*** Opening of EXERCISE PASSAGE ***
如何在Go中对结构的特定方法执行单元测试

Suppose that I have a struct Car and it has some methods I want to test. For example IgniteEngine, SwitchGear, and drive. As you can see that drive depends on the other methods. I need a way to mock IgniteEngine and SwitchGear.

I think I am supposed to use interface but I don't quite understand how to accomplish it.

Suppose Car is now an interface

type Car interface {
    IgniteEngine()
    SwitchGear()
    Drive()
}

I can create a MockCar and two mocked functions for IgniteEngine and SwitchGear but now how do I test the source code for Drive?

Do I copy and paste my source code into the mock object? That seems silly. Did I get the idea wrong about how to perform mocking? Does mocking only work when I do dependency injection?

Now what if Drive actually depends on external library like a database or a message broker system?

Thank you

I don't think that the problem is in the interface per se, it is more how the Car is implemented. Good testable code favour composition, so if you have something like:

type Engine interface {
  Ignite()
}

type Clutch interface {
  SwitchGear()
}

Then you can have a Car like this:

type Car struct {
  engine Engine
  clutch Clutch
}

func (c *Car) IgniteEngine() {
  c.engine.Ignite()
}

...

In this way you can substitute engines and clutches in the Car and create mock clutches and engines that produce exactly the behaviour that you need to test your Drive method.

Basically, maybe, it's a big juggling game, and involves applying interfaces, encapsulation and abstraction at varying degrees.

By making Car an interface and applying dependency injection, it allows your test to easily exercise the components that rely on car.

func GoToStore(car Honda) {
    car.IgniteEngine()
    car.Drive()
}

This silly function drives a honda to the store. It has a tight coupling to the Honda class. Perhaps hondas are really expensive and you can't afford to use one in your tests. Creating an interface and having GoToStore operate on an interface decouples you from the dependency on honda. GoToStore becomes honda-agnostic. It can operate on ANY car, it could maybe even operate on ANY vehicle. Depedency injection here, is amazingly powerful. Maybe one of the most powerful things in OOP. It also allows you to trivially stub an in memory car in a test suite and make assertion on it.

func GoToStore(car Car) {
    car.IgniteEngine()
    car.Drive()
}

type StubCar struct {
  ignited bool
  driven bool
}
func (c *StubCar) IgniteEngine() { c.ignited = true }
func (c *StubCar) Drive() { c.driven = true}

func TestGoToStore(t *testing.T) {
  c := &StubCar{}
  GoToStore(c)
  assert.true(c.ignited)
  assert.true(c.driven)
*** Close of EXERCISE PASSAGE ***
*** Opening of INFORMATION GIVEN ***
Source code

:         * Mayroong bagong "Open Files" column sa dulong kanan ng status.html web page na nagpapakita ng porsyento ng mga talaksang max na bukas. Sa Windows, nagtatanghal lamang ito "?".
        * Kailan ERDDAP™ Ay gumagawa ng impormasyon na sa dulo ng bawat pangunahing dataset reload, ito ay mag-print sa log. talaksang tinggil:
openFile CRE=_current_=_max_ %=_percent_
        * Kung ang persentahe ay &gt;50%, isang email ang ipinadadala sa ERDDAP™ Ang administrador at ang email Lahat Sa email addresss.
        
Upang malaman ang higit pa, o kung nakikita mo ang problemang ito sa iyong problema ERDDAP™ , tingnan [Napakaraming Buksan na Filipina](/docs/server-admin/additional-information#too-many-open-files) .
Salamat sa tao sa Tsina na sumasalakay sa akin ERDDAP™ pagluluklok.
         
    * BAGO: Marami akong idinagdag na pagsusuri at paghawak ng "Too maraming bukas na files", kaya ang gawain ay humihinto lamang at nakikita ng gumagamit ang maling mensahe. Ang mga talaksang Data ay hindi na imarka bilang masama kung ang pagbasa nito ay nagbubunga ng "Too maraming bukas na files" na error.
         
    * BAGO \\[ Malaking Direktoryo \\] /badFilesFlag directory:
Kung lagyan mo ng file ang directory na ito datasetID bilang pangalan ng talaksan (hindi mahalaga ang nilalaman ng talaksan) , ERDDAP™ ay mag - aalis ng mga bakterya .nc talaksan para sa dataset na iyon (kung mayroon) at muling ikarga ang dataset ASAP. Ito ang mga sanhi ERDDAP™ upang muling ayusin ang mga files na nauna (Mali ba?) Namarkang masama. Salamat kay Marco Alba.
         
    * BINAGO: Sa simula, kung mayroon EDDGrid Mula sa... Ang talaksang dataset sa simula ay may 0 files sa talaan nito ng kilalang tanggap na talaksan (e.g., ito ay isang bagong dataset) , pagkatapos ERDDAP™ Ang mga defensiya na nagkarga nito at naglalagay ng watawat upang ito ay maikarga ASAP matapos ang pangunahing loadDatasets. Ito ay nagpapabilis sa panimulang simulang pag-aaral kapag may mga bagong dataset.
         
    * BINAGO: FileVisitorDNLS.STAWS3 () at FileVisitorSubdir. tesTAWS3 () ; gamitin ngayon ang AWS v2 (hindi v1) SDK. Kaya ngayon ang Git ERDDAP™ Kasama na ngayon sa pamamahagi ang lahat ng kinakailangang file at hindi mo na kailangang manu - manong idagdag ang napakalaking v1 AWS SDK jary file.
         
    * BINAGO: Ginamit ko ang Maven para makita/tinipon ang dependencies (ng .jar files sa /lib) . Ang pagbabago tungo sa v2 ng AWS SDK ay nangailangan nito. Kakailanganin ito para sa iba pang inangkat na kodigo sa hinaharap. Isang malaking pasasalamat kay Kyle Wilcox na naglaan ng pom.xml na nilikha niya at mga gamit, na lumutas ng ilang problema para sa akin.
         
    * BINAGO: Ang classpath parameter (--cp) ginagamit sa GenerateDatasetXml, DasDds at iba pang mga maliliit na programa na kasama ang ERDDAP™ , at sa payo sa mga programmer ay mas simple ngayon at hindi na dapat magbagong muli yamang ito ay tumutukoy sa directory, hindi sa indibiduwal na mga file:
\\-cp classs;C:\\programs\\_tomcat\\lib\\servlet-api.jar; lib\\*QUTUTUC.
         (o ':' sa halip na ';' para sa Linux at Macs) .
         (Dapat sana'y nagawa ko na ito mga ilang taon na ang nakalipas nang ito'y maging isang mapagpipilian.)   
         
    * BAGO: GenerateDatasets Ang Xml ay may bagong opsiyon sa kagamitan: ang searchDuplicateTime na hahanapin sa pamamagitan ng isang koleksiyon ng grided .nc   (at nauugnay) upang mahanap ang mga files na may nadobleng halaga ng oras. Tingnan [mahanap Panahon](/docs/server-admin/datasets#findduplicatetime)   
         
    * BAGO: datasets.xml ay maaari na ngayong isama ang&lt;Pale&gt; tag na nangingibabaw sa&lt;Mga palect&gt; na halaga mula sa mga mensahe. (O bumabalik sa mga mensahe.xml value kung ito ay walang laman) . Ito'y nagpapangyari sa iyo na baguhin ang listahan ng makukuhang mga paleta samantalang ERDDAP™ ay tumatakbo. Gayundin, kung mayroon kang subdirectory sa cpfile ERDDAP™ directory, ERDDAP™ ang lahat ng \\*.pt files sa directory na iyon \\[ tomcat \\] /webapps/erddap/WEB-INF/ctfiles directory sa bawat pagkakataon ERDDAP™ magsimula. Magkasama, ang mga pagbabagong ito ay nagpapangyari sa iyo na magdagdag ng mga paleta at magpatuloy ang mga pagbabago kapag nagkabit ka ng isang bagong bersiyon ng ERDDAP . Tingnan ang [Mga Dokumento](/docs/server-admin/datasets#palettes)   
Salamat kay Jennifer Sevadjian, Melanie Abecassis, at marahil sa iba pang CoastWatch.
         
*** Close of INFORMATION GIVEN ***
◆ WORK TASK 1 ◆
Do the following statements agree with the text on mocking in Go? Answer yes or no for each, and quote the words of the text that decide it.
(a) The first reply suggests substituting the engine and clutch inside Car to test Drive.
(b) The version of GoToStore that takes a Honda is described as decoupled from Honda.
(c) StubCar records whether its engine was ignited.
◆ WORK TASK 2 ◆
Continue the text on mocking in Go, starting after its last line.

◆ RESULT 1 ◆
(a) Yes: "In this way you can substitute engines and clutches in the Car and create mock clutches and engines that produce exactly the behaviour that you need to test your Drive method."
(b) No: "It has a tight coupling to the Honda class."
(c) Yes: "func (c *StubCar) IgniteEngine() { c.ignited = true }"

◆ RESULT 2 ◆
}

The same tricksiness can be applied to your concrete car classes. Suppose you have a Honda that you want to drive around, and the expensive part is the engine. By having your honda operate on an engine interface, you can then switch the really expensive powerful engine that you can only afford for production, out for a weedwacker engine during testing.

Dependencies can be pushed really far, to the boundaries of your application, but at some point something needs to configure the real engine, the real database drivers, the real expensive pieces, etc, and inject those into your production application.


Now what if Drive actually depends on external library like a database or a message broker system?

At some level these integrations have to be tested. Hopefully in an automated way in your CI that's not flaky, fast and reliable. But could really be a one time manual thing. What Depedency injection and interfaces allow is for you to test many of the common use cases using a stub object in memory using a unit test. Even with interfaces and dependency injection, at some point, you still have to integrate. Tools like docker-compose make it much more sane to run your database and message broker integration tests quickly in your CI pipeline :)


This could be extended to the concrete honda class.

type Honda struct {
   mysql MySQL
}
func (h *Honda) Drive() {
   h.mysql.UpdateState("driving")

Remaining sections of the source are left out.